В Монтан-Хаусе она работала под началом постоянного физиотерапевта, мисс Хьюм, женщины, под чьей обманчиво простоватой внешностью пряталось искусное владение профессией и талант добиваться максимальной отдачи от своих подчиненных.

Мысль о том, что сегодня, после недельного перерыва, она вернется туда, успокаивала. В течение, по крайней мере, нескольких часов она будет слишком занята, чтобы думать о чем-то другом. Она будет вправлять вывихи, лечить ультрафиолетом и прогреванием больных, уговаривать застенчивых принять участие в общих играх, утешать, кормить и ласкать испуганных, тех, кто испытал страдания и голод… Ливи подумала, что такие дома, как Монтан-Хаус, помогают не только живущим в них детям, но и тем, кто ухаживает за ними, предоставляя им возможность в тяжелой работе забыть о собственных неприятностях и несчастьях.

Когда Ливи появилась в окрашенной в желтый цвет кухне, Адриана резала хлеб для тостов. Она была одета в любимых ею зеленых тонах, светлые волосы аккуратно уложены.

— Сегодня ты выглядишь гораздо здоровее. — Она бросила быстрый взгляд на Ливи. — Или ты отдала дань румянам?

— Всего понемногу! — рассмеялась Ливи. — Я спала так, словно моих неприятностей нет и в помине.

— Так оно и есть. Все позади, теперь ты снова можешь продолжать жить. — Она положила ломтики в тостер. — Если ты хочешь что-нибудь основательное, готовь сама. Я опаздываю.

— Я буду только кофе. И знаешь, Адриана, я решила пойти в Монтан-Хаус.

— Вот это правильно! Сама увидишь, скоро в нашей деревне восстановятся мир и спокойствие. — Взгляд Адрианы упал на газету, лежавшую на столе. — Вчерашнее судебное заседание попало в прессу, но это не должно тебя беспокоить. Статья даже без заголовка!

Официальное сообщение, подумала Ливи, просмотрев газету, никаких комментариев. Но здесь, в этой зеленой деревушке, все будут следить за каждым ее шагом, следить за Роком, возникнут пересуды…

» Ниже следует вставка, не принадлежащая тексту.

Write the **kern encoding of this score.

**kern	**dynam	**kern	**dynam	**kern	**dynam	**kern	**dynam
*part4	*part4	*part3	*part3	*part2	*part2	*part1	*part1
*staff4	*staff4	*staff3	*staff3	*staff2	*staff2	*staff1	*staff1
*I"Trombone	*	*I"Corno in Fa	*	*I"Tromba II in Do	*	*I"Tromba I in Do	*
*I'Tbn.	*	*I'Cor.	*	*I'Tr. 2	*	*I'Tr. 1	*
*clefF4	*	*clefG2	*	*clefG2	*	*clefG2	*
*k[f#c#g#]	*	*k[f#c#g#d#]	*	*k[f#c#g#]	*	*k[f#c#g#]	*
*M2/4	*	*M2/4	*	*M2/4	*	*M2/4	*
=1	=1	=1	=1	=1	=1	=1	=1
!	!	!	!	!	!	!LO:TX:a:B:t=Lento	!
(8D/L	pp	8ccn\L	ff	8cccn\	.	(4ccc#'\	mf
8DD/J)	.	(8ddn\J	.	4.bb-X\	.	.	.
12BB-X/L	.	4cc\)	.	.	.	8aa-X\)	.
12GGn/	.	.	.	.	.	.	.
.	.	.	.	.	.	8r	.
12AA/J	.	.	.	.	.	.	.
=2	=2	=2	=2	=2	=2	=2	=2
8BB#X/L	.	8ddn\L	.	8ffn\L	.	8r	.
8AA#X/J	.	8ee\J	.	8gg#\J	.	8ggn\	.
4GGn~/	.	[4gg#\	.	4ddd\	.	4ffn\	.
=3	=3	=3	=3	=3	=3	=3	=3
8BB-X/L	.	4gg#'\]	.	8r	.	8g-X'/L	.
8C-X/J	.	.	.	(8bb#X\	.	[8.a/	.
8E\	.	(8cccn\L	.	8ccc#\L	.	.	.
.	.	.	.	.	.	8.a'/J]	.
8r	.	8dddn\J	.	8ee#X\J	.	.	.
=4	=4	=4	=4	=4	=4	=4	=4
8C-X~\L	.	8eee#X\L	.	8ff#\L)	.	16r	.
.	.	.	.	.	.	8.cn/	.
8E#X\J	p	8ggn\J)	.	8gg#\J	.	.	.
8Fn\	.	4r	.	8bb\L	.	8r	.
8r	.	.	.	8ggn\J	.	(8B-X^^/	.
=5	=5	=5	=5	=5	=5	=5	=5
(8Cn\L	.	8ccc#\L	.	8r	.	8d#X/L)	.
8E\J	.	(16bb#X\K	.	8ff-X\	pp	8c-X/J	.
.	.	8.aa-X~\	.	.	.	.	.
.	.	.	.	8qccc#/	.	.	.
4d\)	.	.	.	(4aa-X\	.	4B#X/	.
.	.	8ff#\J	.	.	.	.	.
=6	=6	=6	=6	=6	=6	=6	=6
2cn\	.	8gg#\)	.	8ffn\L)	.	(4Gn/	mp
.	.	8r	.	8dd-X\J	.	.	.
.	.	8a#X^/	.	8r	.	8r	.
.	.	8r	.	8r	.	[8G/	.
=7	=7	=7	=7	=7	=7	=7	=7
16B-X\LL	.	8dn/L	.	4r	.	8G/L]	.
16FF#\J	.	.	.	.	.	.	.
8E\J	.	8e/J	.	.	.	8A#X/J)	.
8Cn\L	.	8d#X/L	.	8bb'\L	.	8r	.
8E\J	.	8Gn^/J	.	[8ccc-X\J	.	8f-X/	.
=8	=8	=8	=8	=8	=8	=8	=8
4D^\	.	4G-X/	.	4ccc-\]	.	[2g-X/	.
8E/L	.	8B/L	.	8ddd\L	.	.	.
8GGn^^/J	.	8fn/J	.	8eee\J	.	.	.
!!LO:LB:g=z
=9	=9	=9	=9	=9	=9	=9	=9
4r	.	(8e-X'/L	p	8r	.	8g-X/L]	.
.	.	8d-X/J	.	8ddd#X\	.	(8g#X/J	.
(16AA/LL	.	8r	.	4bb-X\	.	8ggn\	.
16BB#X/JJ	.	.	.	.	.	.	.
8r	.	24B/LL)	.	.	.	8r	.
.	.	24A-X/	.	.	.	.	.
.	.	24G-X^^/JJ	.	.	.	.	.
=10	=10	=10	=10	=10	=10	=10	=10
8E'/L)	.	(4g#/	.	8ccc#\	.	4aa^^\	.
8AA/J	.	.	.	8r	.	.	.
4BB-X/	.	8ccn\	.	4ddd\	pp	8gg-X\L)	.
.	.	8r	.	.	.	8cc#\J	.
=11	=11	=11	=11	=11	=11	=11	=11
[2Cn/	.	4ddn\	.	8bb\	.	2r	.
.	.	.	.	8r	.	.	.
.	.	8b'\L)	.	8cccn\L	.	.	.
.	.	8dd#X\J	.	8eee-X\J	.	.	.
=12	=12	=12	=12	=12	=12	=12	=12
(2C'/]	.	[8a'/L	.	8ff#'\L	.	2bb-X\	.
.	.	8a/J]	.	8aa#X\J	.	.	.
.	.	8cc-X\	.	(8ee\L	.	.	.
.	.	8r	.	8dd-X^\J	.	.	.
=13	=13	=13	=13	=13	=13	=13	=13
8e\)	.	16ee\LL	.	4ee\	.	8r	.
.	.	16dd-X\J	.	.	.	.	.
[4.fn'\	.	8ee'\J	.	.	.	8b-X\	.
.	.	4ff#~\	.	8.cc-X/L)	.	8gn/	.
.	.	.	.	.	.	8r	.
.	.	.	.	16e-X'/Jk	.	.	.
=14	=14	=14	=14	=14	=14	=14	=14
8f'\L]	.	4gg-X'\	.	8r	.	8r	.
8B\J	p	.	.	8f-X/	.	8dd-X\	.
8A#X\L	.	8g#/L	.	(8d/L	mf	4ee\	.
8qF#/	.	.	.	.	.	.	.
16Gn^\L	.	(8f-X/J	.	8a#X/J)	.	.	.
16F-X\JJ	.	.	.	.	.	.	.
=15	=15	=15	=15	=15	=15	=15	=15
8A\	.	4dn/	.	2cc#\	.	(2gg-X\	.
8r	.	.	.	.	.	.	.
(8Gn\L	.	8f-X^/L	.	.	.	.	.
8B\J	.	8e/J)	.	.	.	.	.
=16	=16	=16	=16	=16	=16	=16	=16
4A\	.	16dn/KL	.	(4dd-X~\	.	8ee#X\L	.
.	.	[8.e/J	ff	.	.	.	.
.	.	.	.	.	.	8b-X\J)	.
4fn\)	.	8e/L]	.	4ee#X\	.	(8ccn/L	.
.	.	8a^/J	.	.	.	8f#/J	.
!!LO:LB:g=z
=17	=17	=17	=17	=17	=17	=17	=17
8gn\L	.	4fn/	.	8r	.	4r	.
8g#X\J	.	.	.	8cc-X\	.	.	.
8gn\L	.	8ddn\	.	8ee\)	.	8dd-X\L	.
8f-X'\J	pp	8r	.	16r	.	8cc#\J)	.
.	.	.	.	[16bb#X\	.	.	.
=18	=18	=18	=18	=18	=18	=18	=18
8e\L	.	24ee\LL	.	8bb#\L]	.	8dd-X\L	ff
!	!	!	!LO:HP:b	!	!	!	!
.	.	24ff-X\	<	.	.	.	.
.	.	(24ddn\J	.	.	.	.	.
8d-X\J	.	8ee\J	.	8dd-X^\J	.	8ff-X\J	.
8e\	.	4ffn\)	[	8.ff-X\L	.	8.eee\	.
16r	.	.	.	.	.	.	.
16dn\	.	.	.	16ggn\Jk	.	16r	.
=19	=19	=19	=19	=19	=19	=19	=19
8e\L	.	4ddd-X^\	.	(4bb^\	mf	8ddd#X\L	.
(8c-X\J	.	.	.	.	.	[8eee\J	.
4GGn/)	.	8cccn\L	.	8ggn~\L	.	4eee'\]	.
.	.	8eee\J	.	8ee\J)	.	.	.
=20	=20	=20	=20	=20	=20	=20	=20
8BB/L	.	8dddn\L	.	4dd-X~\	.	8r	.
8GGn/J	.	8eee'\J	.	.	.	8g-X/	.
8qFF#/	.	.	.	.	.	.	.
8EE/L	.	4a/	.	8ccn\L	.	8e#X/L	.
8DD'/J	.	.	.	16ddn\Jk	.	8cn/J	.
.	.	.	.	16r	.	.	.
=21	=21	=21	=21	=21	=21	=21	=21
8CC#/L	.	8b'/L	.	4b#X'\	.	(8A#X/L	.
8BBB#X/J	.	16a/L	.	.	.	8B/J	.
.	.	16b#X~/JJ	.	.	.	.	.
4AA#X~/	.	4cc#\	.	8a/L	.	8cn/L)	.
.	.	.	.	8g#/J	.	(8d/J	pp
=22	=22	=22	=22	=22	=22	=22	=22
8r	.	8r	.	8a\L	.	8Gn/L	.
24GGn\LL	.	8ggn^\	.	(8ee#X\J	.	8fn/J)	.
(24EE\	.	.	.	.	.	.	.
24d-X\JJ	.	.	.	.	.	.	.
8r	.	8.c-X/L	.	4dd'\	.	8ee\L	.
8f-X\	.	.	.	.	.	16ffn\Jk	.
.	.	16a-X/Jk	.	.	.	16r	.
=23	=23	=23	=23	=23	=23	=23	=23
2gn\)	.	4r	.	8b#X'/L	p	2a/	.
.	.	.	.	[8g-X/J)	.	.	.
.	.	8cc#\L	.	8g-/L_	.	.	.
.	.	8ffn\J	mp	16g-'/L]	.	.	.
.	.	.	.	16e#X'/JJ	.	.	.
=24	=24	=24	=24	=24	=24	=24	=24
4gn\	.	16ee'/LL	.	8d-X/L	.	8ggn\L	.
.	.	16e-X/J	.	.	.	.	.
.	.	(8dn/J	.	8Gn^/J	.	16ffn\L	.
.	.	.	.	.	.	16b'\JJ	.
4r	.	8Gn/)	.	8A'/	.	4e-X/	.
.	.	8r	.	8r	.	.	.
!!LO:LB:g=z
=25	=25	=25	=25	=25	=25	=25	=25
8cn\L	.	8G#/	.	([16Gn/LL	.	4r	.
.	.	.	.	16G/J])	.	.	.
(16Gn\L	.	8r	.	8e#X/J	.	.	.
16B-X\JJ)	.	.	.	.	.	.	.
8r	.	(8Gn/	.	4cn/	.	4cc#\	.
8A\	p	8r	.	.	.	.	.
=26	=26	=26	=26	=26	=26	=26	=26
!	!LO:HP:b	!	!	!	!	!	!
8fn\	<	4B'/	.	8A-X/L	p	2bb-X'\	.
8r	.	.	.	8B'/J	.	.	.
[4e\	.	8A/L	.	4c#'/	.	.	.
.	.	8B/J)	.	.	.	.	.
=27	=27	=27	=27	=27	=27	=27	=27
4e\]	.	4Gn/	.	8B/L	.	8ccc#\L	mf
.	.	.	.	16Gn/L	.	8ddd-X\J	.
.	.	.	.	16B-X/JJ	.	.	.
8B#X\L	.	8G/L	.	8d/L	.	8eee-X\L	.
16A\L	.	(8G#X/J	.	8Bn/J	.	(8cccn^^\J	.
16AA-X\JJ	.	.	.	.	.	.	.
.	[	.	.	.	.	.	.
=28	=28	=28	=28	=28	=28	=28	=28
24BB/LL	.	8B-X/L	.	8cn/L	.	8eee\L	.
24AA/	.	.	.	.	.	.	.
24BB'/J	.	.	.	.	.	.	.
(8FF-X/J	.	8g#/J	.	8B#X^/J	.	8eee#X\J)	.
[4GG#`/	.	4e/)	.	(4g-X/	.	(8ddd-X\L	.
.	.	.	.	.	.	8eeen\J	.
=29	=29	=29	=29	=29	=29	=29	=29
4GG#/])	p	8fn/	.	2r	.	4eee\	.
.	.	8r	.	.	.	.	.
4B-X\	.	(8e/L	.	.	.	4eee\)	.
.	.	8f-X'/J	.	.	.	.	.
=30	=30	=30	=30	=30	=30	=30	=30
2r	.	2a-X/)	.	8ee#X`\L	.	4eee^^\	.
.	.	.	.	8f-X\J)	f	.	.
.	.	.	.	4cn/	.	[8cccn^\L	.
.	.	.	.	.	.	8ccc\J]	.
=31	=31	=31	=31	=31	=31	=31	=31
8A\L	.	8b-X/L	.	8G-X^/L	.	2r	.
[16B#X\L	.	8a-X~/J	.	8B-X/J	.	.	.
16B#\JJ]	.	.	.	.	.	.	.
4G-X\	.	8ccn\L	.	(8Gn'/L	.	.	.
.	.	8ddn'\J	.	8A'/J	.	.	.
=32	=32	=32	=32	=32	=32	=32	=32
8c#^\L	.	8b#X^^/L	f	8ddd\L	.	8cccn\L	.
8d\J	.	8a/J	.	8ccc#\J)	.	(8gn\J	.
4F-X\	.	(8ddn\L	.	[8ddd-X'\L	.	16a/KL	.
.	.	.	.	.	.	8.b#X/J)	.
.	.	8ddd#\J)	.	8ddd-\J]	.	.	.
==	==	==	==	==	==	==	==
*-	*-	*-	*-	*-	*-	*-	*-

Час спустя Ливи медленно вела машину по холмистой дороге в Монтан-Хаус. Несмотря на приглашение заведующей, она нервничала: как-то примет ее остальной персонал? Оказалось, что волноваться не стоило. Ее встретили тепло, и мисс Хьюм проследила, чтобы Ливи сразу же включилась в работу, поручив ей один из наиболее трудных случаев. Дети решили, что у нее был отпуск. Ливи растрогало, что они скучали без нее. Оказавшись за высокой продуваемой всеми ветрами изгородью, Ливи ощутила, насколько неважно, почти нереально, подобно ночному кошмару все, что произошло снаружи…

Днем, когда Ливи следила за детьми, которые играли среди буков, к ней подошла заведующая.

— Миссис Беренжер, мы понимаем, как все это тяжело для вас. Но пожалуйста, не думайте, что наше отношение к вам изменилось. Никто никогда не напомнит вам о случившемся.

— Здесь мне гораздо лучше, — благодарно произнесла Ливи. — Кстати, давайте я дам вам мой номер телефона. Можете звонить в любое время, если понадобится моя помощь. 255, Арден. Временно, неделю-другую, я буду жить у мисс Чарльз. Я оставлю номер телефона у вашего секретаря.

— Вы имеете в виду художницу мисс Чарльз?

— Да, разумеется. Вы ведь ее знаете?

— Арден — небольшая деревушка, так что мы встречались, — сухо ответила заведующая. — Однажды, это было довольно давно, мисс Чарльз была здесь. Ей понравилась одна малайская девочка, Марта, и она захотела нарисовать ее. Я вынуждена была ответить отказом: в таких заведениях, как наше, нельзя выделять одного из детей. Мисс Чарльз э… чрезвычайно рассердилась. По-видимому, она очень темпераментная. Впрочем, к ней, как человеку искусства, надо проявить снисхождение.

В этот момент Ливи кинулась к маленькому мальчику, который, очевидно, решил, что ему будет гораздо удобнее, если он снимет с себя всю одежду. Но мысли ее крутились вокруг слов заведующей. Похоже, мисс Колби знала Адриану гораздо лучше, чем она сама! Предложение Адрианы пожить у нее в студии было полной неожиданностью для Ливи: они никогда не были близки, хотя Адриана и дружила с Беренжерами. Почти все свое время Адриана проводила среди художников в Линчестере.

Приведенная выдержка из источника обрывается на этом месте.